IF I were heavily invested in Tesla Motors-- or shorting it-- right now I'd be scrambling to find objective analyses of the company, its cars, and its stock. Yet objectivity is in short supply on the topic. Polarized are the competing voices: Tesla/Musk fanboys versus vociferous shorts and critics.
From the beginning Tesla has been a historic gamble. Elon Musk and his partners spotted an opening in the universe and decided to jump through it: be the first to build an exciting, marketable, competitive electric car. The gamble has paid off tremendously-- Tesla Motors sitting at a trillion-dollar valuation. But it still is, as it's always been, a race against time.
The Gamble: Create and dominate the Electric Vehicle market before established manufacturers gear up to stop you.

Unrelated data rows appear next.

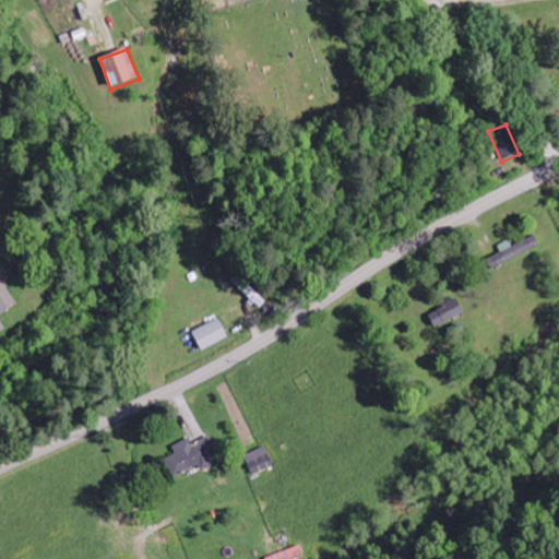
[(487,261),(492,271),(533,249),(527,239),(487,261)]
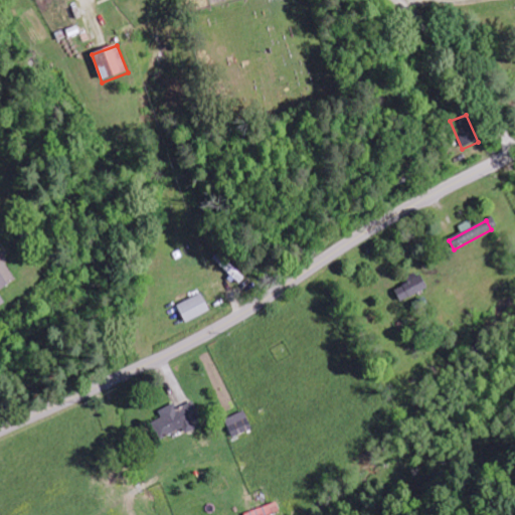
[(0,289),(1,290),(16,280),(0,254),(0,289)]
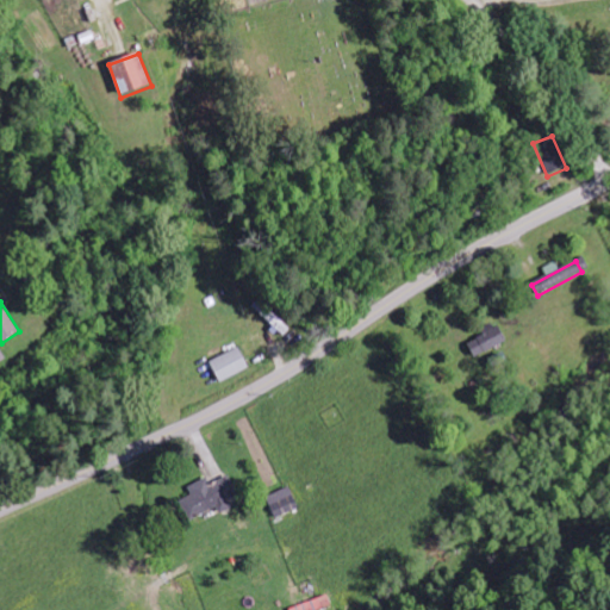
[(474,358),(508,343),(500,327),(467,341),(474,358)]
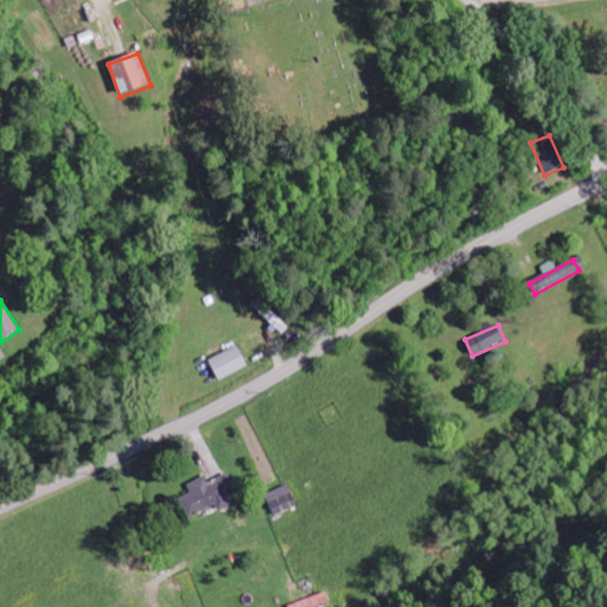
[(209,359),(219,379),(248,366),(238,345),(209,359)]
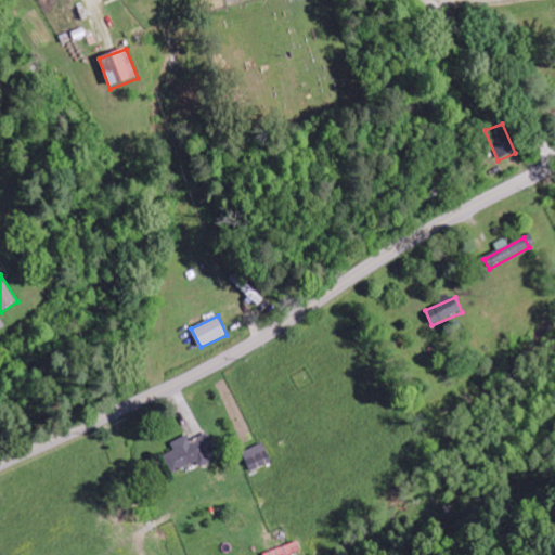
[(189,434),(171,443),(175,450),(163,455),(172,474),(198,462),(201,467),(211,462),(208,455),(217,451),(207,433),(192,440),(189,434)]
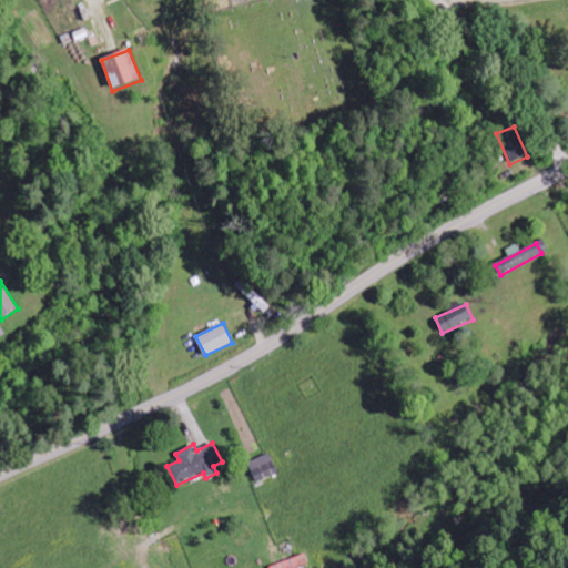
[(279,474),(270,454),(247,463),(256,483),(279,474)]
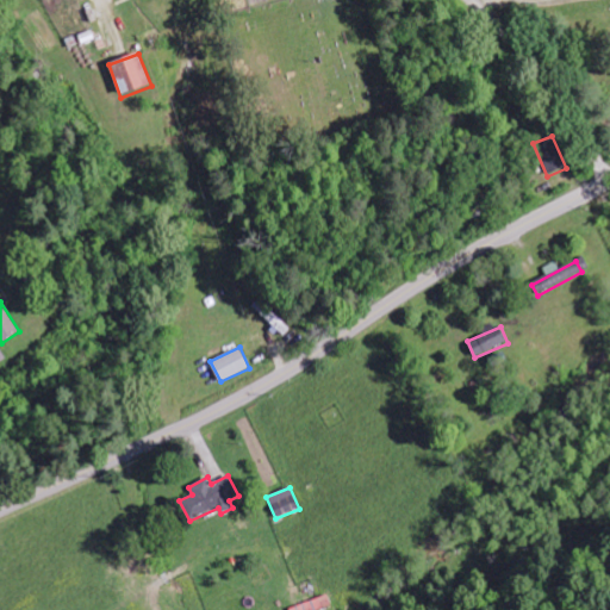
[(290,609),(288,609),(328,609),(334,608),(329,595),(290,609)]
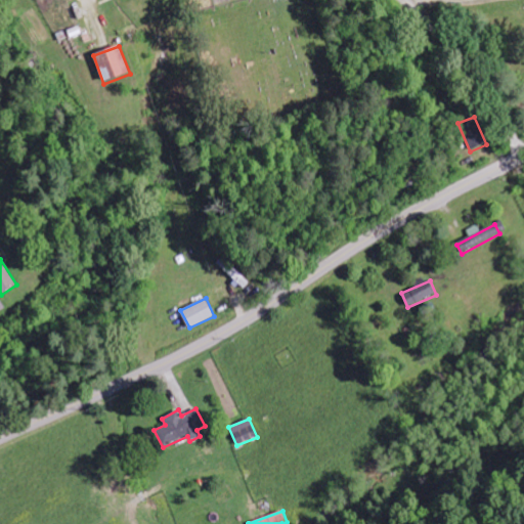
All buildings are outlined.
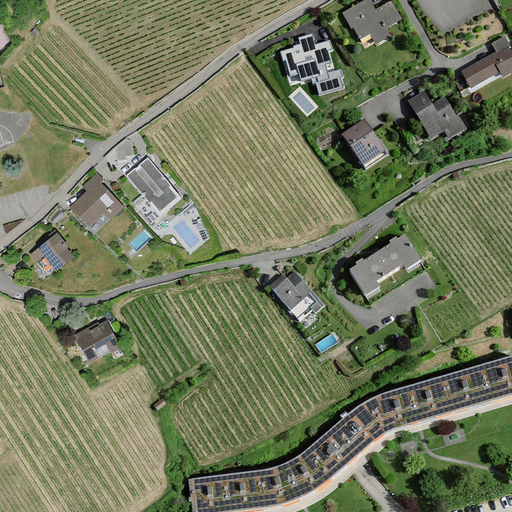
[(369,0),(365,0),(343,13),(365,50),(376,44),(378,48),(391,40),(386,31),(402,22),(390,2),(376,11),(369,0)]
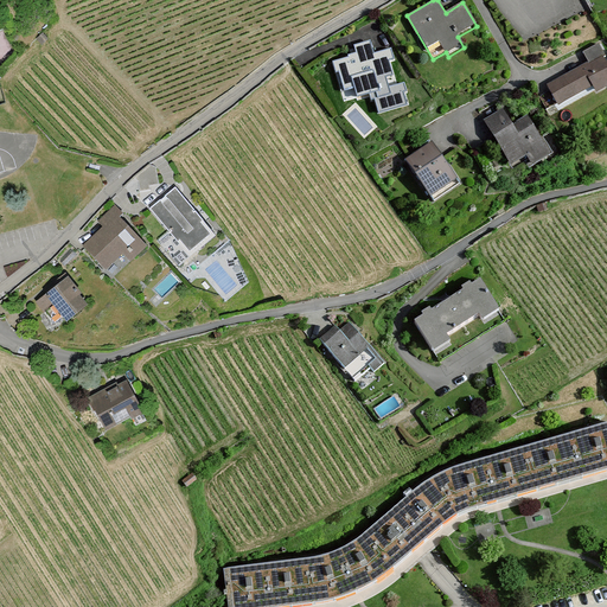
[(356,58),(336,64),(346,102),(364,97),(366,107),(381,102),(384,115),(411,107),(404,84),(396,87),(390,65),(397,63),(394,49),(374,55),(370,43),(352,48),(356,58)]
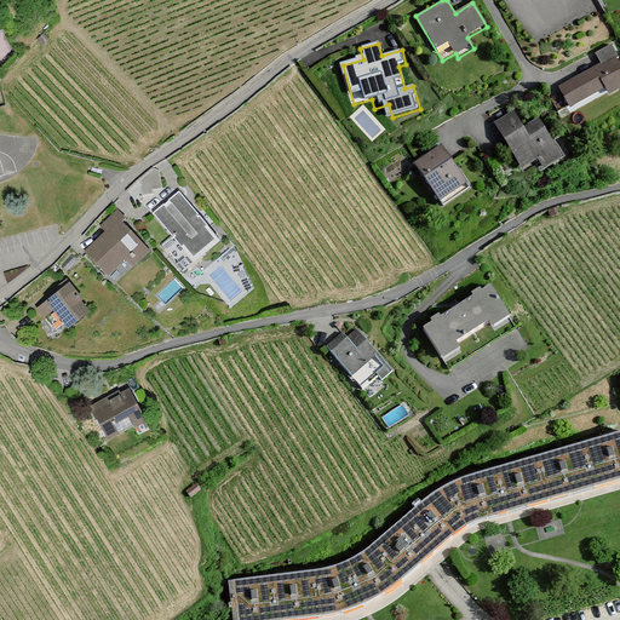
[(619,67),(615,58),(560,90),(573,113),(619,86),(619,67)]
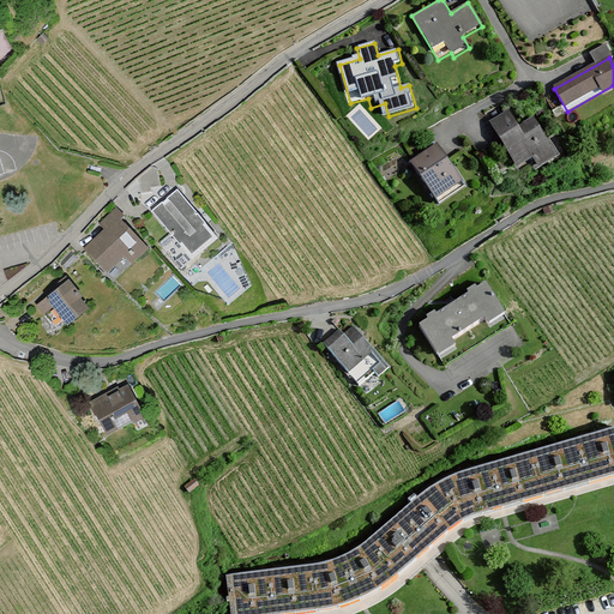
[(507,110),(488,124),(519,170),(533,161),(539,170),(559,157),(534,119),(519,128),(507,110)]
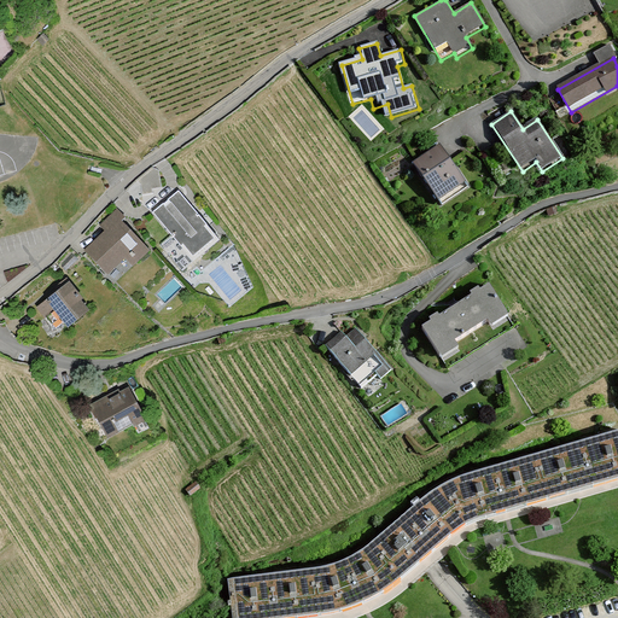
[(438,149),(414,164),(445,211),(470,196),(438,149)]
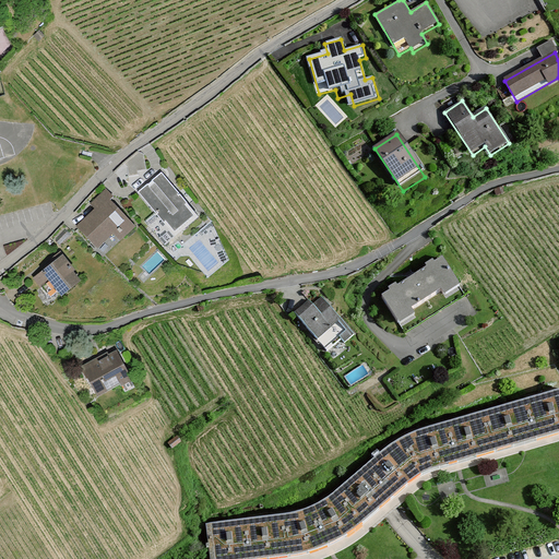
[(162,174),(140,192),(175,234),(197,215),(162,174)]
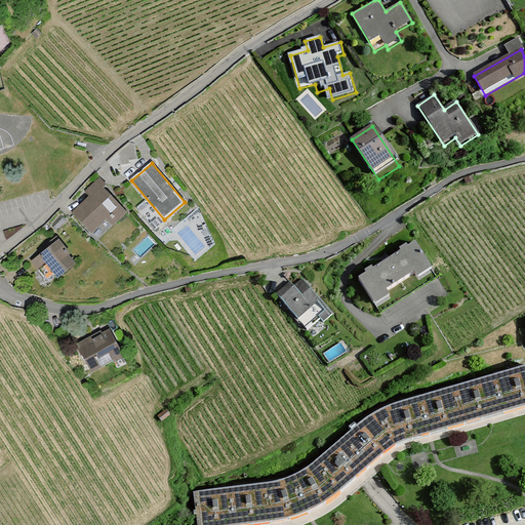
[(90,196),(73,212),(92,233),(110,217),(117,226),(129,213),(105,188),(108,185),(101,176),(85,191),(90,196)]
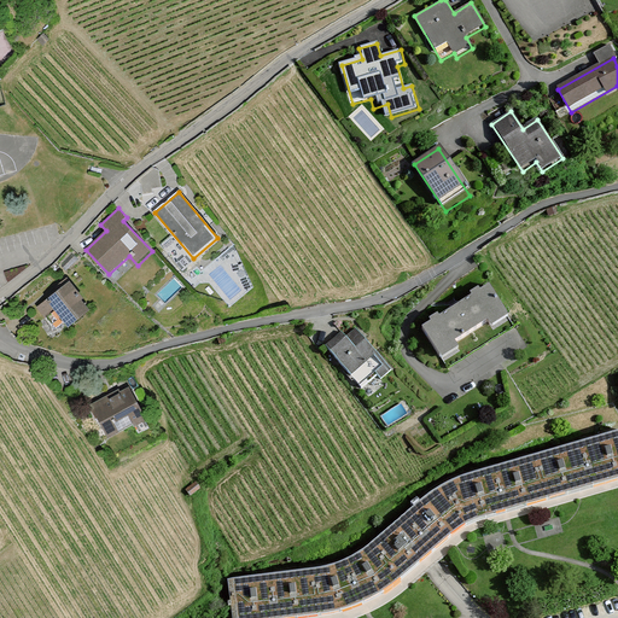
[(71,283),(38,307),(47,319),(56,313),(68,328),(93,310),(71,283)]
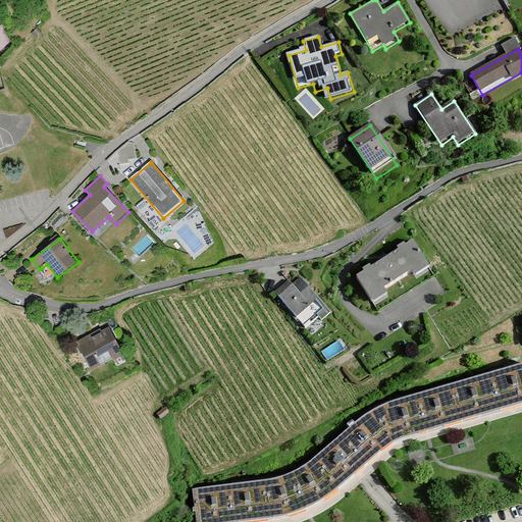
[(415,244),(358,278),(371,300),(428,265),(415,244)]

I'm from Detroit. My dad worked in auto plants most of his life. One of my older sisters dated a high-level General Motors manager. I worked in an auto plant-- Dodge Truck-- right out of high school. I worked on cars with my dad from when I was eight. Growing up I was steeped in car culture, and more, in car industry culture. Based on John DeLorean's sad story, as well as the movie "Tucker," I was taught to believe it's impossible to build a car company from scratch and compete with the giants. Too much knowledge and expertise required, too many resources involved.
To date Tesla Motors has fifteen manufacturing plants of all kinds around the world both operating and planned. General Motors alone has 122, half of which it claims can be converted for EV manufacture.
Tesla's gamble is akin to the gamble taken by the German army in the summer of 1941 when it invaded the Soviet Union in Operation Barbarossa. (Sorry for the analogy, but I can't come up with a better one.) Or: Invade Russia, get to Moscow and defeat the decrepit regime before said regime can mobilize its enormous resources and population to stop you-- and before the brutal Russian winter does likewise. Even maniacally overconfident Hitler knew the risk. He's quoted as saying it was like opening the door to a dark room, in which you don't know what awaits on the other side.
History shows the Germans won many battles, had phenomenal success, but it wasn't enough. They lost.
Is this the fate which awaits Tesla Motors and Elon Musk?